* [Work item] What lines in the material hold the string "function"? Return every one of them.

--------------------------------

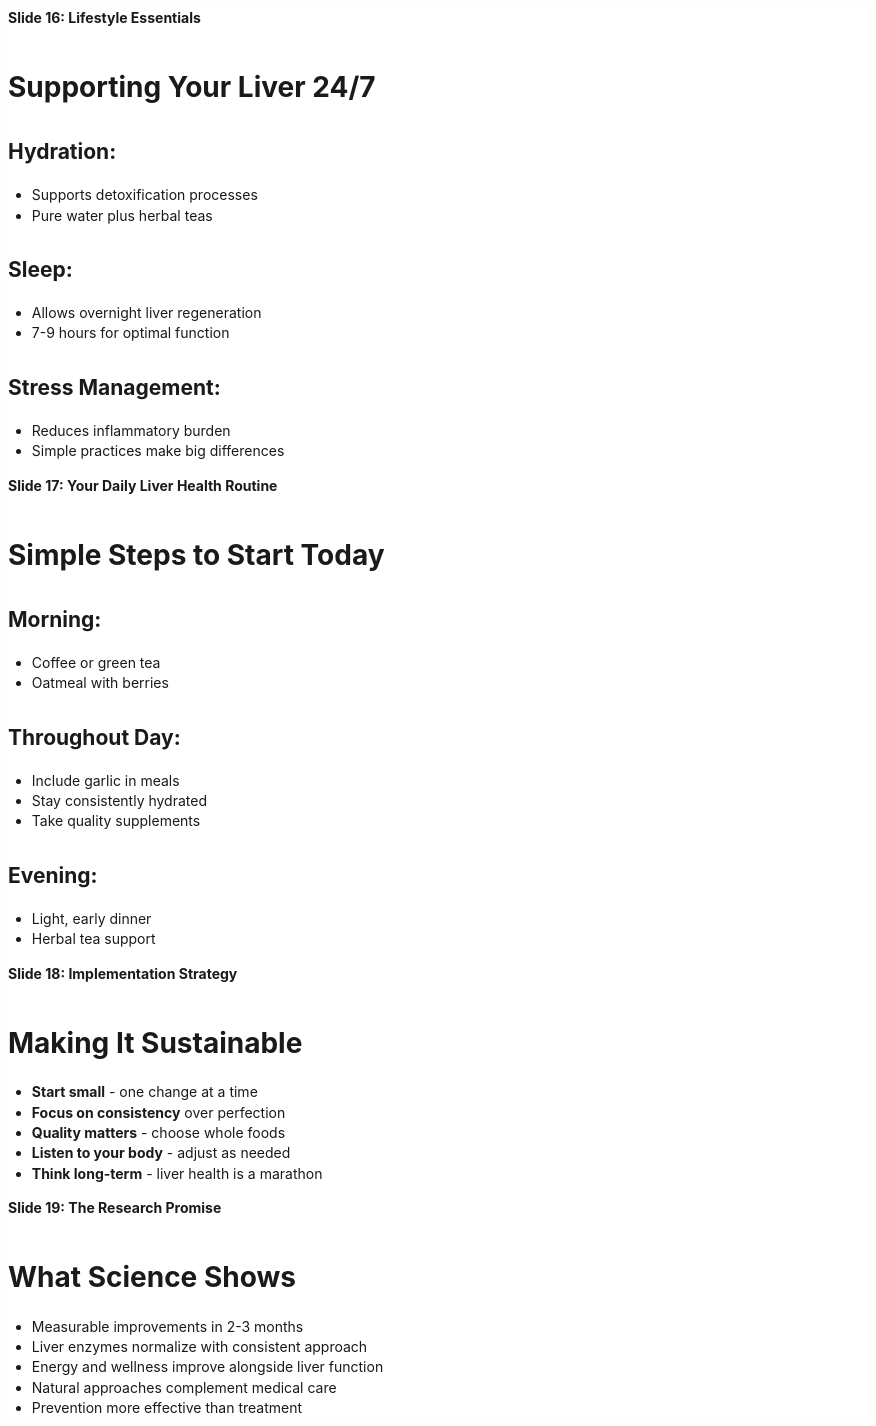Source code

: **Slide 16: Lifestyle Essentials**
# Supporting Your Liver 24/7
## Hydration:
- Supports detoxification processes
- Pure water plus herbal teas

## Sleep:
- Allows overnight liver regeneration
- 7-9 hours for optimal function

## Stress Management:
- Reduces inflammatory burden
- Simple practices make big differences

**Slide 17: Your Daily Liver Health Routine**
# Simple Steps to Start Today
## Morning:
- Coffee or green tea
- Oatmeal with berries

## Throughout Day:
- Include garlic in meals
- Stay consistently hydrated
- Take quality supplements

## Evening:
- Light, early dinner
- Herbal tea support

**Slide 18: Implementation Strategy**
# Making It Sustainable
- **Start small** - one change at a time
- **Focus on consistency** over perfection
- **Quality matters** - choose whole foods
- **Listen to your body** - adjust as needed
- **Think long-term** - liver health is a marathon

**Slide 19: The Research Promise**
# What Science Shows
- Measurable improvements in 2-3 months
- Liver enzymes normalize with consistent approach
- Energy and wellness improve alongside liver function
- Natural approaches complement medical care
- Prevention more effective than treatment
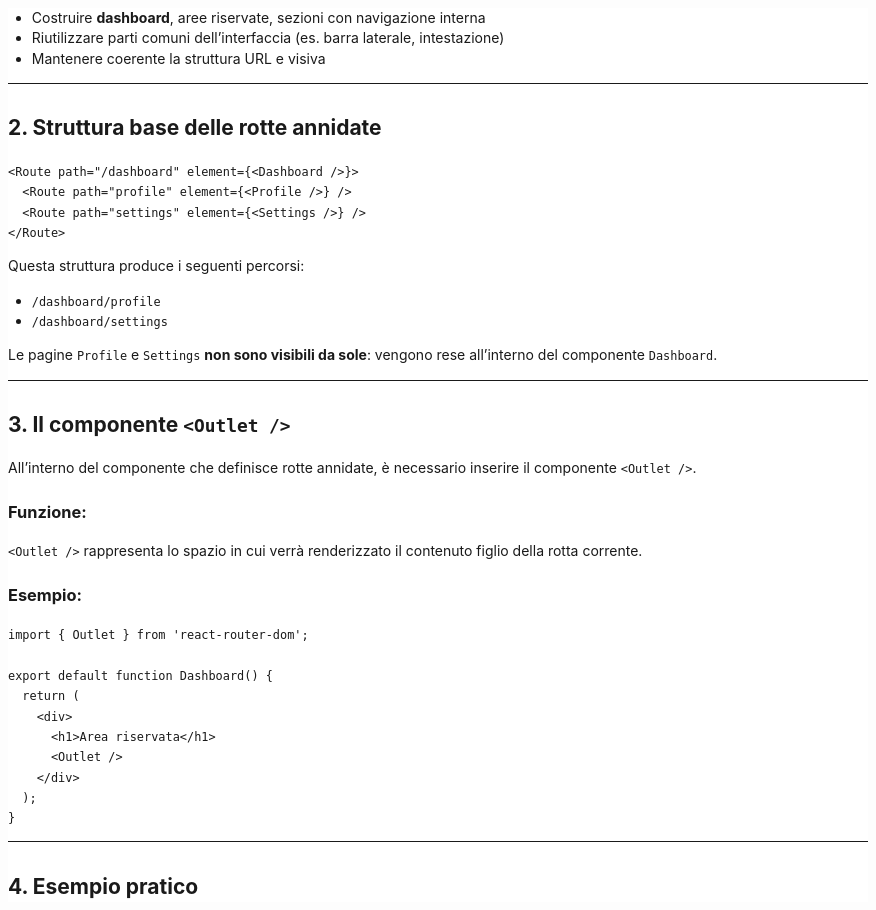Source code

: * Costruire **dashboard**, aree riservate, sezioni con navigazione interna
* Riutilizzare parti comuni dell’interfaccia (es. barra laterale, intestazione)
* Mantenere coerente la struttura URL e visiva

---

## 2. Struttura base delle rotte annidate

```tsx
<Route path="/dashboard" element={<Dashboard />}>
  <Route path="profile" element={<Profile />} />
  <Route path="settings" element={<Settings />} />
</Route>
```

Questa struttura produce i seguenti percorsi:

* `/dashboard/profile`
* `/dashboard/settings`

Le pagine `Profile` e `Settings` **non sono visibili da sole**: vengono rese all’interno del componente `Dashboard`.

---

## 3. Il componente `<Outlet />`

All’interno del componente che definisce rotte annidate, è necessario inserire il componente `<Outlet />`.

### Funzione:

`<Outlet />` rappresenta lo spazio in cui verrà renderizzato il contenuto figlio della rotta corrente.

### Esempio:

```tsx
import { Outlet } from 'react-router-dom';

export default function Dashboard() {
  return (
    <div>
      <h1>Area riservata</h1>
      <Outlet />
    </div>
  );
}
```

---

## 4. Esempio pratico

--------------------------------

* [Result for this task]
- 7-9 hours for optimal function
- Energy and wellness improve alongside liver function
export default function Dashboard() {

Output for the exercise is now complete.